## Task prompt
From the entries, copy each line that includes "CreationDate".

## Data excerpts

_ _ _

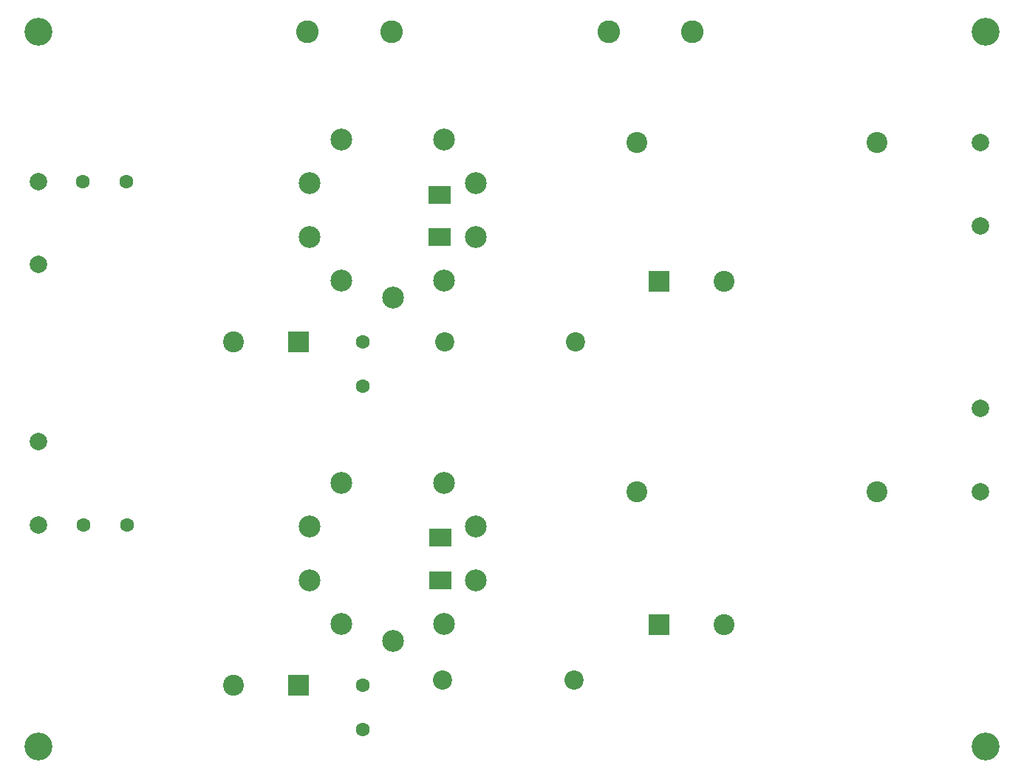
<source format=gbr>
G04 #@! TF.GenerationSoftware,KiCad,Pcbnew,(5.1.9-0-10_14)*
G04 #@! TF.CreationDate,2021-02-21T16:23:33+01:00*
G04 #@! TF.ProjectId,pre-amp-ecc88,7072652d-616d-4702-9d65-636338382e6b,rev?*
G04 #@! TF.SameCoordinates,Original*
G04 #@! TF.FileFunction,Soldermask,Bot*
G04 #@! TF.FilePolarity,Negative*
%FSLAX46Y46*%
G04 Gerber Fmt 4.6, Leading zero omitted, Abs format (unit mm)*
G04 Created by KiCad (PCBNEW (5.1.9-0-10_14)) date 2021-02-21 16:23:33*
%MOMM*%
%LPD*%
G01*
G04 APERTURE LIST*
%ADD10C,2.499360*%
%ADD11R,2.600000X2.100000*%
%ADD12C,2.400000*%
%ADD13R,2.400000X2.400000*%
%ADD14C,1.600000*%
%ADD15C,2.000000*%
%ADD16C,2.600000*%
%ADD17C,2.200000*%
%ADD18C,3.200000*%
G04 APERTURE END LIST*
D10*
X78562200Y-88519000D03*
X74930000Y-93522800D03*
X74930000Y-99695000D03*
X78562200Y-104698800D03*
X84439760Y-106608880D03*
X90317320Y-104698800D03*
X93949520Y-99695000D03*
X93949520Y-93522800D03*
X90317320Y-88519000D03*
X78562200Y-127889000D03*
X74930000Y-132892800D03*
X74930000Y-139065000D03*
X78562200Y-144068800D03*
X84439760Y-145978880D03*
X90317320Y-144068800D03*
X93949520Y-139065000D03*
X93949520Y-132892800D03*
X90317320Y-127889000D03*
D11*
X89789000Y-99732000D03*
X89789000Y-94832000D03*
X89916000Y-139065000D03*
X89916000Y-134165000D03*
D12*
X112395000Y-88900000D03*
X139895000Y-88900000D03*
X112395000Y-128905000D03*
X139895000Y-128905000D03*
X66160000Y-111760000D03*
D13*
X73660000Y-111760000D03*
D14*
X81026000Y-116760000D03*
X81026000Y-111760000D03*
D12*
X66160000Y-151130000D03*
D13*
X73660000Y-151130000D03*
D14*
X81026000Y-156130000D03*
X81026000Y-151130000D03*
D15*
X151765000Y-98425000D03*
X151765000Y-88900000D03*
D16*
X74676000Y-76200000D03*
X84328000Y-76200000D03*
D15*
X43815000Y-102870000D03*
X43815000Y-93345000D03*
D12*
X122435000Y-104775000D03*
D13*
X114935000Y-104775000D03*
D17*
X105410000Y-111760000D03*
X90410000Y-111760000D03*
D14*
X48895000Y-93345000D03*
X53895000Y-93345000D03*
D15*
X151765000Y-119380000D03*
X151765000Y-128905000D03*
D16*
X109220000Y-76200000D03*
X118745000Y-76200000D03*
D15*
X43815000Y-123190000D03*
X43815000Y-132715000D03*
D18*
X152400000Y-76200000D03*
X152400000Y-158115000D03*
X43815000Y-158115000D03*
X43815000Y-76200000D03*
D12*
X122435000Y-144145000D03*
D13*
X114935000Y-144145000D03*
D17*
X105170000Y-150495000D03*
X90170000Y-150495000D03*
D14*
X48975000Y-132715000D03*
X53975000Y-132715000D03*
M02*

</source>
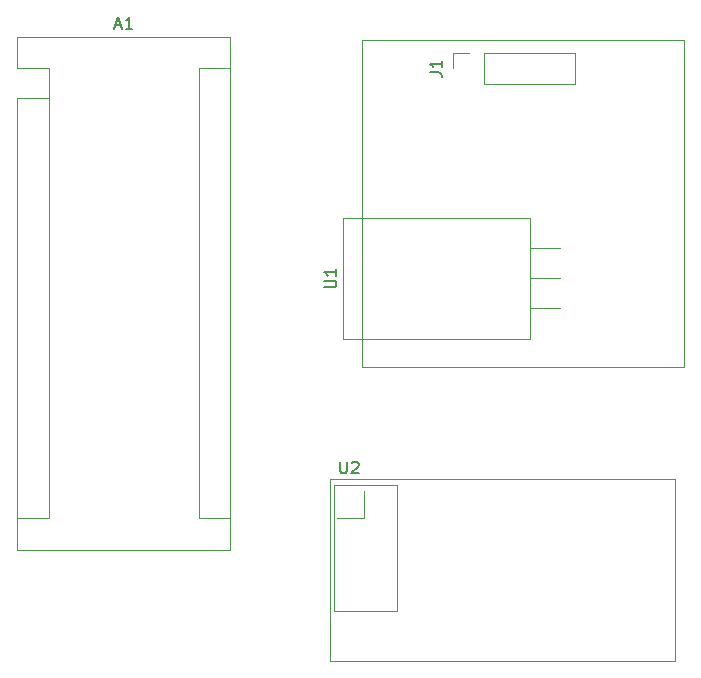
<source format=gbr>
G04 #@! TF.GenerationSoftware,KiCad,Pcbnew,(5.1.5)-3*
G04 #@! TF.CreationDate,2020-02-10T18:15:39+01:00*
G04 #@! TF.ProjectId,WeatherStation,57656174-6865-4725-9374-6174696f6e2e,rev?*
G04 #@! TF.SameCoordinates,Original*
G04 #@! TF.FileFunction,Legend,Top*
G04 #@! TF.FilePolarity,Positive*
%FSLAX46Y46*%
G04 Gerber Fmt 4.6, Leading zero omitted, Abs format (unit mm)*
G04 Created by KiCad (PCBNEW (5.1.5)-3) date 2020-02-10 18:15:39*
%MOMM*%
%LPD*%
G04 APERTURE LIST*
%ADD10C,0.120000*%
%ADD11C,0.150000*%
G04 APERTURE END LIST*
D10*
X177620000Y-63650000D02*
X204920000Y-63650000D01*
X204920000Y-91350000D02*
X204920000Y-63650000D01*
X177620000Y-91350000D02*
X204920000Y-91350000D01*
X177620000Y-63650000D02*
X177620000Y-91350000D01*
X166500000Y-63370000D02*
X148460000Y-63370000D01*
X166500000Y-106810000D02*
X166500000Y-63370000D01*
X148460000Y-106810000D02*
X166500000Y-106810000D01*
X151130000Y-104140000D02*
X148460000Y-104140000D01*
X151130000Y-68580000D02*
X151130000Y-104140000D01*
X151130000Y-68580000D02*
X148460000Y-68580000D01*
X163830000Y-104140000D02*
X166500000Y-104140000D01*
X163830000Y-66040000D02*
X163830000Y-104140000D01*
X163830000Y-66040000D02*
X166500000Y-66040000D01*
X148460000Y-63370000D02*
X148460000Y-66040000D01*
X148460000Y-68580000D02*
X148460000Y-106810000D01*
X151130000Y-66040000D02*
X148460000Y-66040000D01*
X151130000Y-68580000D02*
X151130000Y-66040000D01*
X175260000Y-101346000D02*
X175260000Y-101346000D01*
X175260000Y-112014000D02*
X175260000Y-101346000D01*
X174930000Y-100770000D02*
X174930000Y-100770000D01*
X174930000Y-116220000D02*
X174930000Y-100770000D01*
X204130000Y-116220000D02*
X174930000Y-116220000D01*
X204130000Y-100770000D02*
X204130000Y-116220000D01*
X174930000Y-100770000D02*
X204130000Y-100770000D01*
X175514000Y-104140000D02*
X175514000Y-104140000D01*
X177800000Y-104140000D02*
X175514000Y-104140000D01*
X177800000Y-101854000D02*
X177800000Y-104140000D01*
X175260000Y-112014000D02*
X175260000Y-112014000D01*
X180594000Y-112014000D02*
X175260000Y-112014000D01*
X180594000Y-101346000D02*
X180594000Y-112014000D01*
X175260000Y-101346000D02*
X180594000Y-101346000D01*
X187960000Y-67370000D02*
X187960000Y-64710000D01*
X187960000Y-67370000D02*
X195640000Y-67370000D01*
X195640000Y-67370000D02*
X195640000Y-64710000D01*
X187960000Y-64710000D02*
X195640000Y-64710000D01*
X185360000Y-64710000D02*
X186690000Y-64710000D01*
X185360000Y-66040000D02*
X185360000Y-64710000D01*
X191890000Y-88940000D02*
X191890000Y-78700000D01*
X176000000Y-88940000D02*
X176000000Y-78700000D01*
X176000000Y-88940000D02*
X191890000Y-88940000D01*
X176000000Y-78700000D02*
X191890000Y-78700000D01*
X191890000Y-86360000D02*
X194430000Y-86360000D01*
X191890000Y-83820000D02*
X194430000Y-83820000D01*
X191890000Y-81280000D02*
X194430000Y-81280000D01*
D11*
X156765714Y-62396666D02*
X157241904Y-62396666D01*
X156670476Y-62682380D02*
X157003809Y-61682380D01*
X157337142Y-62682380D01*
X158194285Y-62682380D02*
X157622857Y-62682380D01*
X157908571Y-62682380D02*
X157908571Y-61682380D01*
X157813333Y-61825238D01*
X157718095Y-61920476D01*
X157622857Y-61968095D01*
X175768095Y-99322380D02*
X175768095Y-100131904D01*
X175815714Y-100227142D01*
X175863333Y-100274761D01*
X175958571Y-100322380D01*
X176149047Y-100322380D01*
X176244285Y-100274761D01*
X176291904Y-100227142D01*
X176339523Y-100131904D01*
X176339523Y-99322380D01*
X176768095Y-99417619D02*
X176815714Y-99370000D01*
X176910952Y-99322380D01*
X177149047Y-99322380D01*
X177244285Y-99370000D01*
X177291904Y-99417619D01*
X177339523Y-99512857D01*
X177339523Y-99608095D01*
X177291904Y-99750952D01*
X176720476Y-100322380D01*
X177339523Y-100322380D01*
X183372380Y-66373333D02*
X184086666Y-66373333D01*
X184229523Y-66420952D01*
X184324761Y-66516190D01*
X184372380Y-66659047D01*
X184372380Y-66754285D01*
X184372380Y-65373333D02*
X184372380Y-65944761D01*
X184372380Y-65659047D02*
X183372380Y-65659047D01*
X183515238Y-65754285D01*
X183610476Y-65849523D01*
X183658095Y-65944761D01*
X174452380Y-84581904D02*
X175261904Y-84581904D01*
X175357142Y-84534285D01*
X175404761Y-84486666D01*
X175452380Y-84391428D01*
X175452380Y-84200952D01*
X175404761Y-84105714D01*
X175357142Y-84058095D01*
X175261904Y-84010476D01*
X174452380Y-84010476D01*
X175452380Y-83010476D02*
X175452380Y-83581904D01*
X175452380Y-83296190D02*
X174452380Y-83296190D01*
X174595238Y-83391428D01*
X174690476Y-83486666D01*
X174738095Y-83581904D01*
M02*

</source>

_ _ _

## Exercise result
G04 #@! TF.CreationDate,2021-02-21T16:23:33+01:00*
G04 #@! TF.CreationDate,2020-02-10T18:15:39+01:00*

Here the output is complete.